Our laboratory is interested in delineating normal tissue homeostasis and understanding pathological changes during tissue repair and cancer. The major themes in the laboratory are the biological and molecular mechanisms of dysregulation of pathways involved in cell growth, migration, invasion, and intercellular communication during tumor development and progression. We are then exploring strategies for therapy of tumors and tissue damage.
Keratinocytes in the epidermis of the skin control proliferation of melanocytes and dictate which cell surface molecules are expressed for adhesion and migration. The lab's working hypothesis is that melanocyte proliferation is possible if they decouple from keratinocytes by down-regulating E-cadherin and its co-receptor desmoglein-1, which will interrupt gap junctions. Down-regulation of expression of the cell-cell communication molecules is mediated through the production of HGF, ET-1, and PDGF. The melanocytes then retract their dendrites that had connected them to keratinocytes of the suprabasal layers by activating rac and rho genes. Cell division is likely initiated through activation by keratinocyte-derived growth factorssuch as bFGF, SCF, ET-1 or by fibroblast-derived factors such as HGF, IGF-1, or ET-3. After cell division, melanocytes separate and glide over the basement membrane using integrins such as alpha6ß1 or alpha7ß1 before repositioning singly among basal layer keratinocytes. Using the three-dimensional organotypic culture model of human skin consisting of dermis and epidermis we are retracing each step in the proliferation cascade of melanocytes to better understand dysregulation of growth and cell-cell communication in melanoma. The lab uses adenoviral and lentiviral vectors to transfer genes for overexpressing or inhibiting a function of interest. The unique model of human skin reconstruction in vitro and in vivo allows us to investigate signaling between melanocytes and keratinocytes for tissue homeostasis and its dysregulation during transformation to nevi and melanomas. Melanoma cells have escaped from keratinocytes by downregulating E-cadherin and upregulating N-cadherin. The cadherin switch allows a cell partner change because now melanoma cells can adhere through N-cadherin to fibroblasts and endothelial cells. Overexpression of E-cadherin in melanoma cells allows keratinocytes to adhere to them and regain control over proliferation and the expression of cell surface molecules, so the malignant cells revert to a non-malignant phenotype. The team expects in the next few years to identify and characterize transcriptional activators or repressors in normal melanocytes that are non-functional in melanoma cells but can be reactivated to control growth and invasion.

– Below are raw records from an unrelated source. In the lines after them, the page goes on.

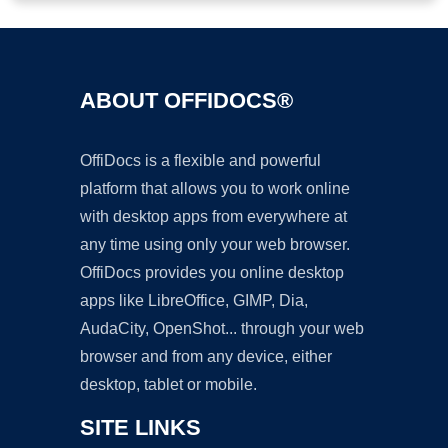
ABOUT OFFIDOCS®
OffiDocs is a flexible and powerful
platform that allows you to work online
with desktop apps from everywhere at
any time using only your web browser.
OffiDocs provides you online desktop
apps like LibreOffice, GIMP, Dia,
AudaCity, OpenShot... through your web
browser and from any device, either
desktop, tablet or mobile.
SITE LINKS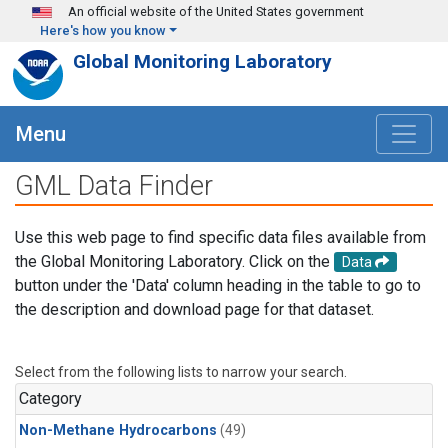
Skip to main content
An official website of the United States government
Here's how you know
Global Monitoring Laboratory
Menu
GML Data Finder
Use this web page to find specific data files available from
the Global Monitoring Laboratory. Click on the
Data
button under the 'Data' column heading in the table to go to
the description and download page for that dataset.
Select from the following lists to narrow your search.
Category
Non-Methane Hydrocarbons
(49)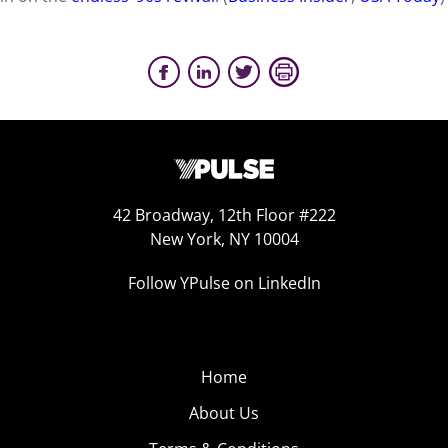
42 Broadway, 12th Floor #222
New York, NY 10004
Follow YPulse on LinkedIn
Home
About Us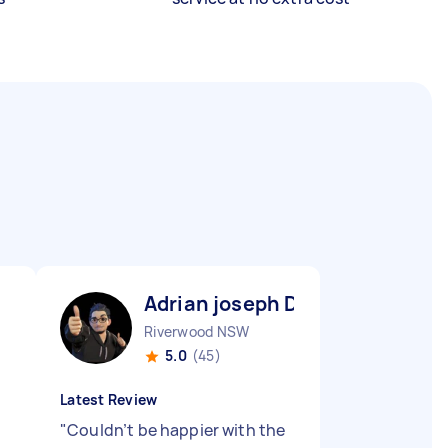
Adrian joseph D
Riverwood NSW
5.0
(45)
Latest Review
"
Couldn’t be happier with the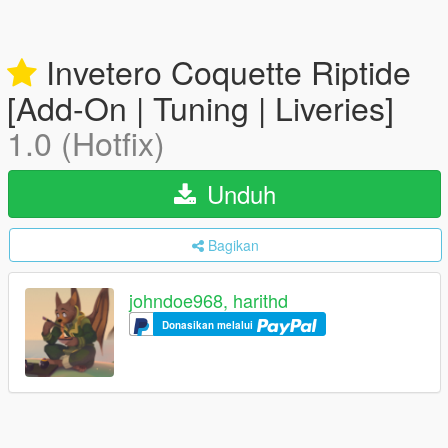
Invetero Coquette Riptide
[Add-On | Tuning | Liveries]
1.0 (Hotfix)
Unduh
Bagikan
johndoe968, harithd
Donasikan melalui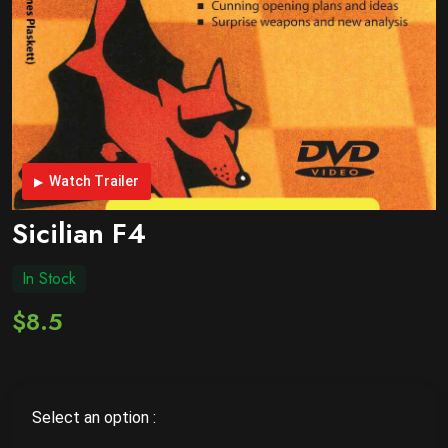
Watch Trailer
Sicilian F4
In Stock
$8.5
Select an option :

Melanocyte homeostasis in normal human skin. Cell division for melanocytes likely begins with the upregulation of growth factors produced by either fibroblasts or keratinocytes, which lead to down-regulation of cadherins and decoupling of melanocytes from keratinocytes. Mitogenesis is driven by other growth factors from dermis or epidermis. Migration for repositioning, anchorage to the basement membrane, re-coupling to keratinocytes, dendrite extension into the upper cell layers, and growth control by keratinocytes complete the cycle for melanocytes to maintain a stable ratio with epidermal keratinocytes. Repositioning of melanocytes to the new location on the epidermal basal layer and their re-coupling with keratinocytes is intitated with cadherin mediated binding.